Que l’on soit en accord avec lui ou non, il est largement reconnu que Jovenel Moïse a relevé le défi de reconstituer l’armée d’Haïti, et ce, sans budget et sans le soutien de la communauté internationale. Malgré les moqueries, railleries dont il a été l’objet, sa démarche a abouti à la formation de cette nouvelle force armée, souvent qualifiée de toutes sortes de maux sous les sobriquets de “Lame po bannan” ou “Lame pope twèl”

Avec ses 2500 hommes, cette nouvelle force joue actuellement un rôle crucial aux côtés de la police nationale dans la lutte contre les gangs, empêchant ainsi des scénarios catastrophiques. Sans la présence des forces armées d’Haïti, les dégâts causés par les malfrats seraient bien plus graves, avec le risque qu’ils prennent d’assaut le palais national ainsi que toute la zone du Champ de Mars.

Les efforts visant à équiper les Forces Armées d’Haïti en armes et équipements militaires se sont heurtés à des restrictions internationales imposées depuis le coup d’État de 1991. Toutefois, l’armée a progressé de l’état de rejet et de bannissement à une meilleure appréciation, suscitant désormais une confiance renouvelée de la part de la population, de la communauté internationale et même du gouvernement.

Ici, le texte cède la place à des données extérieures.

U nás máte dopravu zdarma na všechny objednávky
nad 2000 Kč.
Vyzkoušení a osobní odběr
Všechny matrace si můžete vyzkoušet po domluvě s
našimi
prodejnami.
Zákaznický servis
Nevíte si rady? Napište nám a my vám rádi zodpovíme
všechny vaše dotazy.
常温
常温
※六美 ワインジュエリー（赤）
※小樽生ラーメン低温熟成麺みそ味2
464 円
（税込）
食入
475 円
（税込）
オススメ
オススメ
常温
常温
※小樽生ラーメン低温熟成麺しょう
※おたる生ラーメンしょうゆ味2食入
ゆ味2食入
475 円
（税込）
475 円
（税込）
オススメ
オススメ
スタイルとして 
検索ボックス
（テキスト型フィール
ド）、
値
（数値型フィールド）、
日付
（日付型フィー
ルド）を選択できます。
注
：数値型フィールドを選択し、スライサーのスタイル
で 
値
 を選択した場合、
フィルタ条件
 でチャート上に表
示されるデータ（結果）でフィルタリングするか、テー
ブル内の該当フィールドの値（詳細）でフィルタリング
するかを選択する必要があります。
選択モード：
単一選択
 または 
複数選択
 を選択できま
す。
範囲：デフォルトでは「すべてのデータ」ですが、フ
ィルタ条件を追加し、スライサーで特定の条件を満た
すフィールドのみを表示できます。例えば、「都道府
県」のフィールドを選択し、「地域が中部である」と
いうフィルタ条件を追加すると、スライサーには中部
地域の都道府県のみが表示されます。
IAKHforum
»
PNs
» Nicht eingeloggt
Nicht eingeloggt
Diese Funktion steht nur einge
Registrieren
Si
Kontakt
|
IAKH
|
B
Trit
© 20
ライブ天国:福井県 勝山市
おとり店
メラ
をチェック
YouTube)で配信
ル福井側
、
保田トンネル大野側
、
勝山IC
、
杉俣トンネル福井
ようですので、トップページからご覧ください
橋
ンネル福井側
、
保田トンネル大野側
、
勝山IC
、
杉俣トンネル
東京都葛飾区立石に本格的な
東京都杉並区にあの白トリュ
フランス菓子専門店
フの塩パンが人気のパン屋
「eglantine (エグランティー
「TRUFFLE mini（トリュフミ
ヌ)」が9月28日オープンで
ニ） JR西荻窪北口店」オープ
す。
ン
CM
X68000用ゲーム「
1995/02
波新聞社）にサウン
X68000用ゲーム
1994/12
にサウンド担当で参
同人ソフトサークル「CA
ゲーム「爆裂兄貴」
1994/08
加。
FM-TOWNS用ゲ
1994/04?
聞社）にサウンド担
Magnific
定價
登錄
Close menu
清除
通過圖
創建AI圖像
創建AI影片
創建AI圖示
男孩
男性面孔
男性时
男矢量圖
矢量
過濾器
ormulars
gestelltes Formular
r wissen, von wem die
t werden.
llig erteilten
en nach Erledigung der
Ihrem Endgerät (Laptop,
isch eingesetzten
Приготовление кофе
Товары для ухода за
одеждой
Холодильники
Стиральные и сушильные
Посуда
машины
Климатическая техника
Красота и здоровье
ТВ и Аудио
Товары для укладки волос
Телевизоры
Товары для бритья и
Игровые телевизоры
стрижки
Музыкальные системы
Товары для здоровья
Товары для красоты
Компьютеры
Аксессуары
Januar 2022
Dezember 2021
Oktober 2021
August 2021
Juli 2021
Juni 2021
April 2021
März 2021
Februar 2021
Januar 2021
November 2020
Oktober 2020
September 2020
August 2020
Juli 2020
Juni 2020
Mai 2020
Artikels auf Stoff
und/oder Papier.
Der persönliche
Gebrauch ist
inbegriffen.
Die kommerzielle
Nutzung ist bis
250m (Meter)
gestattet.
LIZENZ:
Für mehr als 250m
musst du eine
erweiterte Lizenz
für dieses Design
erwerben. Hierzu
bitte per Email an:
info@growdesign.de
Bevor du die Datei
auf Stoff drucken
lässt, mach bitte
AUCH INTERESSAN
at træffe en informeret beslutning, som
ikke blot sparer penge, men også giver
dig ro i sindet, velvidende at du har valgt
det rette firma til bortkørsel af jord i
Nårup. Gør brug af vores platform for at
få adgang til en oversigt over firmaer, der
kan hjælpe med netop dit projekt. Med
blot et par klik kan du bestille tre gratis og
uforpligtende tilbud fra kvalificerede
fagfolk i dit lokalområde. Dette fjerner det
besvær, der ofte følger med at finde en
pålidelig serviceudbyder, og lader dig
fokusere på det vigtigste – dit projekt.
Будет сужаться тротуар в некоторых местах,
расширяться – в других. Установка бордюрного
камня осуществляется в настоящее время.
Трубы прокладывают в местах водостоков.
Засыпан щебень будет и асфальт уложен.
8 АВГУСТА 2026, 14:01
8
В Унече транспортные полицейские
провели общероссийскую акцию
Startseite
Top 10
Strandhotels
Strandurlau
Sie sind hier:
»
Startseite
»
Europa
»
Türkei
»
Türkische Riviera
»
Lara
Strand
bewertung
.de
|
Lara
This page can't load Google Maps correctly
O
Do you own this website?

Des membres de l’armée ont été déployés pour assurer la sécurité du Premier Ministre Ariel Henry avant sa déchéance. Des voix se lèvent pour réclamer la levée de ces restrictions, reconnaissant le rôle vital que joue ladite armée dans la ‘’sécurité nationale’’. La semaine dernière, le sénateur de Floride, Marco Rubio, a exprimé son souhait que le Congrès américain annule les mesures de restrictions sur la vente d’équipements militaires aux forces armées d’Haïti.

Selon un article du Miami Herald en date du 12 avril 2024, l’Administration Joe Biden manifeste des velléités d’apporter une aide matérielle aux forces de l’ordre (FAD’H et PNH). Face aux obstacles pour déployer une mission de police dirigée par le Kenya contre les groupes armés en Haïti, le président démocrate adopte une stratégie similaire à celle employée en Ukraine.

Keith Mines de l’Institut américain pour la paix souligne l’importance de cette aide pour maintenir l’ordre et limiter l’approvisionnement des gangs. En utilisant l’autorité de réduction présidentielle, Biden a autorisé le secrétaire d’État Antony Blinken à fournir jusqu’à 10 millions de dollars en armes, munitions, gilets pare-balles et casques provenant de « toute agence du gouvernement des États-Unis » ainsi que de l’éducation et de la formation militaires du Département de la Défense pour aider Haïti.

Les militaires haïtiens reçoivent leur formation en Haïti ainsi qu’à l’étranger, notamment en Équateur, au Mexique et au Chili. L’armée se compose de différents corps distincts, notamment le génie militaire, le corps médical et l’aviation. 

Placées sous le commandement du Général en chef Jodel Lesage, les Forces Armées d’Haïti ont su se réinventer, laissant derrière elles les controverses passées. Leur neutralité et leur engagement dans la lutte contre les gangs ont gagné le respect d’une large partie de la population. Le Conseil Présidentiel de Transition et le nouveau gouvernement devraient capitaliser sur cette transformation en fournissant les ressources nécessaires pour renforcer cette entité. Ainsi équipée, elle pourrait contribuer efficacement à restaurer la paix tant désirée par les Haïtiens vivant tant à l’intérieur qu’à l’extérieur du pays.